Echoes Of History : The Grandkids Go On A Tour Of London : (Year Zero + 20): Section 1
“Why are we going there?” asked Samuel.
“Because this is where a lot of the history of Britain happened. It used to be a very exciting and trendy place to go to when I was young!” said Grandma.
“Oh Gran, do we have to? That’s what you said last time, and it was really dull and boring. There’s nothing there!” said Rebecca.
“But that’s just not true. There is plenty to see there. We had fun last time didn’t we?
In answer Samuel and Rebecca both pulled faces.
Gran was a bit upset but tried not to show it. Rebecca, knew they had upset her, and felt guilty for it, although Samuel was quite happy to be a bit cruel, because he didn’t want to go to boring London again. Gran went on as if it really was the most exciting place on earth. He supposed it was because it had been in the days of her youth. .As she had said it was a place of great history, lofty and ornate historical buildings in those days, but the Race Relations Revolutionaries had done their best to bring it down from the pomp and circumstance of her youth. She had actually been one of them, but she could remember what it was like there before Year Zero, the new age of fairness and reason, because she had been a bit older than most of the Uni Students who led the demonstrations. Now London was not so exciting. The tourists had gradually stopped, not finding sufficient of interest to be worth coming to the famous City. Black and ethnic people still complained about not getting the right positions that they deserved in the big organisations. Not enough of them got to the top, but neither did most ‘white’ people either, whether they were native British or relative newcomers from any of the many eastern or southern European countries or elsewhere.
They did go, in the end, to be nice to gran.
“Okay, what’s this statue?” asked Samuel, looking at a bronze statue of a beautiful black woman in one of the main squares.
“I don’t know, I can’t remember. I remember what was here before, even though I can’t remember his name. A soldier on a horse. If it was still here I would have remembered by now, but I would have to trawl through the internet to find anything on it now but I would probably need to get the name or the battle or war he was in to get it.”

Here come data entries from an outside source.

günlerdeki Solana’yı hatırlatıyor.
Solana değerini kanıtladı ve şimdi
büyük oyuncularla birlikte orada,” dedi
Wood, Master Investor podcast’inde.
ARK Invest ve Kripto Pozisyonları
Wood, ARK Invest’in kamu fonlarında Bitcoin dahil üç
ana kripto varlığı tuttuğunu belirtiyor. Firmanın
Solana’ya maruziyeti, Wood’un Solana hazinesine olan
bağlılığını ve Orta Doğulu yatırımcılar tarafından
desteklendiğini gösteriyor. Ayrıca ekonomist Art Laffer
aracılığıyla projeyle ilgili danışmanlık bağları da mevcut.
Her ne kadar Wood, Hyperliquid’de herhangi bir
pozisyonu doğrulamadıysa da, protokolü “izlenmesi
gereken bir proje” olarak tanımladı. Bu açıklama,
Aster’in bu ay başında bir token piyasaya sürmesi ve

“Oh well Gran, I am sure you’ll remember it again eventually,” consoled Rebecca sympathetically. She had no clue what the earlier statue must have been and she didn’t really care. It was all a long time ago. If Gran could have remembered a good story she might have found it interesting, but the trouble with Grandma was that she couldn’t remember very much these days, and with no physical evidence of the places and things she vaguely remembered it just wasn’t all that interesting.

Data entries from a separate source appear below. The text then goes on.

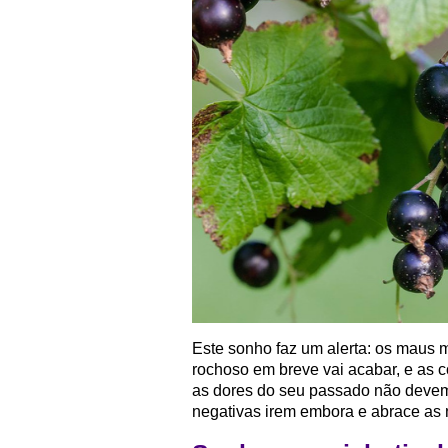
Este sonho faz um alerta: os maus
rochoso em breve vai acabar, e as 
as dores do seu passado não devem 
negativas irem embora e abrace as 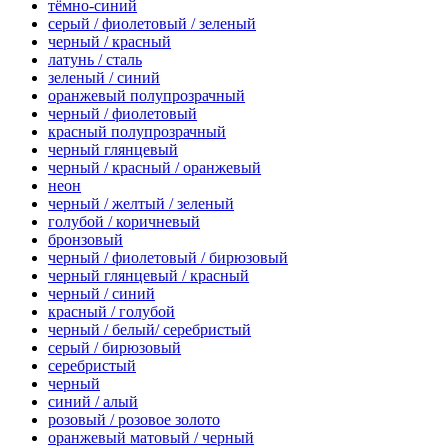
тёмно-синий
серый / фиолетовый / зеленый
черный / красный
латунь / сталь
зеленый / синий
оранжевый полупрозрачный
черный / фиолетовый
красный полупрозрачный
черный глянцевый
черный / красный / оранжевый
неон
черный / желтый / зеленый
голубой / коричневый
бронзовый
черный / фиолетовый / бирюзовый
черный глянцевый / красный
черный / синий
красный / голубой
черный / белый/ серебристый
серый / бирюзовый
серебристый
черный
синий / алый
розовый / розовое золото
оранжевый матовый / черный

“There is a plaque for this statue anyway. That should tell us who and what it is,” said Samuel.
“Well okay, let’s have a look,” said Gran.
Rebecca was first up to it. “It says this is Umbra Karembia. She had some hit records in the 2020’s apparently. A record called Umbrella Face!”
“Of course that was a long time after physical records were being sold. I don’t remember that,” said Gran. Somehow none of the recent famous artists stayed famous for long, and although many of them were very good, she never remembered what they were called without a lot of prompting from her mobile phone music apps.
“She is beautiful, I guess,” remarked Samuel, and indeed she was, voluptuous and strong looking.
Gran was surprised at how willing her grandson had been to show his appreciation of the statue’s beauty, but she could see his teenage embarrassment. He was quite right, she was a strong and beautiful woman, but not really a major star. She had already long forgotten who she was, and what did she really have to do with the history and development of London?